И при случае распрощаешься с Иони. Даже если Иони, и я, и Амос ляжем в могилу, ты быстренько придешь в себя, проявив мужество, достойное поклонения, и снова «понесешь свою ношу», и, возможно, сочинишь о нас потрясающую статью, заработав на случившемся с тобой несчастье политический капитал, поскольку ни у кого не хватит наглости атаковать вдовца, потерявшего сыновей, окруженного нимбом страдания и скорби. Так ты станешь еще святее, чем всегда, и после того, как мы все сойдем в могилу, даже усыновишь этого маленького червяка. Главное, чтобы росли твои почет и уважение, чтобы утверждались твои дутые идеи, чтобы расширялось твое место в истории вашего движения, главное для тебя, — это красивые слова, слова, которыми ты зажигаешь людей, или гневно осуждаешь их, или провожаешь в последний путь. Злодей из злодеев, который видит, как губят его собственного сына, а ему даже в голову не приходит…

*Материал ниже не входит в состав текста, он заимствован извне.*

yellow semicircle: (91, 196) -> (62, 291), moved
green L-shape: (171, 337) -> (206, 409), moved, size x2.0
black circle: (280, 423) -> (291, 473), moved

— Хава, что ты конкретно предлагаешь?
— Помолчи секунду. Хоть раз в жизни дай мне закончить хотя бы одну-единственную фразу, пока ты не принялся ораторствовать ночь напролет. За нашу жизнь ты произнес достаточно речей. Мы уже сыты ими. Даже история слышала тебя в избытке. Вот уже пятьдесят лет ты все говоришь и говоришь с ней, не дав и ей ни разу открыть рот, не прислушавшись к ней ни на мгновение, чтобы узнать, чего же хочет она. Но на этот раз ты выслушаешь меня. И не изображай из себя глухого, я знаю, что ты просто не хочешь слушать. И не морочь мне голову соседями. Меня это не волнует. Наоборот, пусть соседи слышат, пусть слышит весь это гнилой кибуц, и Кнесет, и партия, и правительство, и Федерация профсоюзов, и ООН. Пусть слышат. Мне все равно… Да ведь ты глух, словно сам Господь Бог во всем его величии и мощи, и потому я вынуждена говорить во весь голос, но я вовсе не кричу, а если все-таки закричу, то ты не сможешь заткнуть мне рот, я буду кричать, пока не прибегут люди и силой не взломают дверь, чтобы увидеть, как ты меня убиваешь, вот как я буду кричать, если ты не замолчишь и не дашь мне договорить хотя бы раз в жизни…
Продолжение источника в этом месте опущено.